First public release. On-device, OpenAI-compatible LLM HTTP server for Android, powered by Google's LiteRT-LM runtime and Gemma 4.

Highlights

  • Gemma 4 E2B + E4B out of the box, downloaded from litert-community on HuggingFace and verified by SHA-256.
  • OpenAI-compatible POST /v1/chat/completions — both blocking and SSE streaming, with session_id-based KV cache reuse across turns.
  • AUTO backend with real fallback — tries GPU first, transparently falls back to CPU on init failure.
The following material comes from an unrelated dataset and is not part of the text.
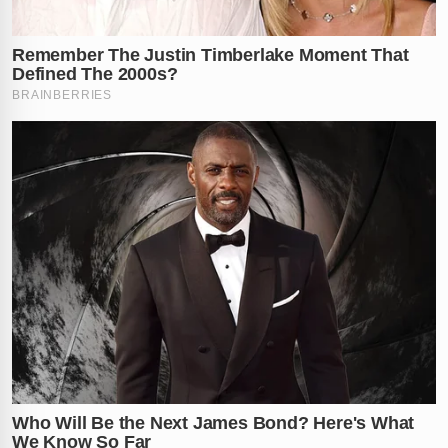
✕
RECOMENDADO
PARA VOCÊ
The chosen backend is exposed via /health.
  • Foreground service with proper specialUse declaration and Play-required PROPERTY_SPECIAL_USE_FGS_SUBTYPE justification.
  • Polished Compose UI — scrollable tabs, friendly model labels, Stop button mid-stream, live tok/s counter, long-press copy, collapsible system prompt, distinct M3 primary/secondary/tertiary/error palette.
  • Quality-of-life ops — SSE error chunks on failure (no silent connection drops), atomic queue cap with 429 Retry-After, partial wake lock only while inference runs, idle eviction of GB-sized engines, GitHub Actions CI gate.

Install

Download app-debug.apk below and `adb install -r app-debug.apk`, or transfer the APK to your phone and open it (requires "install from unknown sources").

After install, open the app and tap Catalog → Download on Gemma 4 E2B IT (~2.6 GB). The server autostarts once a model is on disk. Verify with:

```bash
adb forward tcp:8099 tcp:8099
curl http://localhost:8099/health
```

Notes

  • Debug-signed APK. Not suitable for the Play Store yet (minify is off, no release keystore).
  • Requires Android 10 (API 29) or newer and ~6 GB free storage.
  • See the full docs in `docs/`mkdocs serve from the repo root.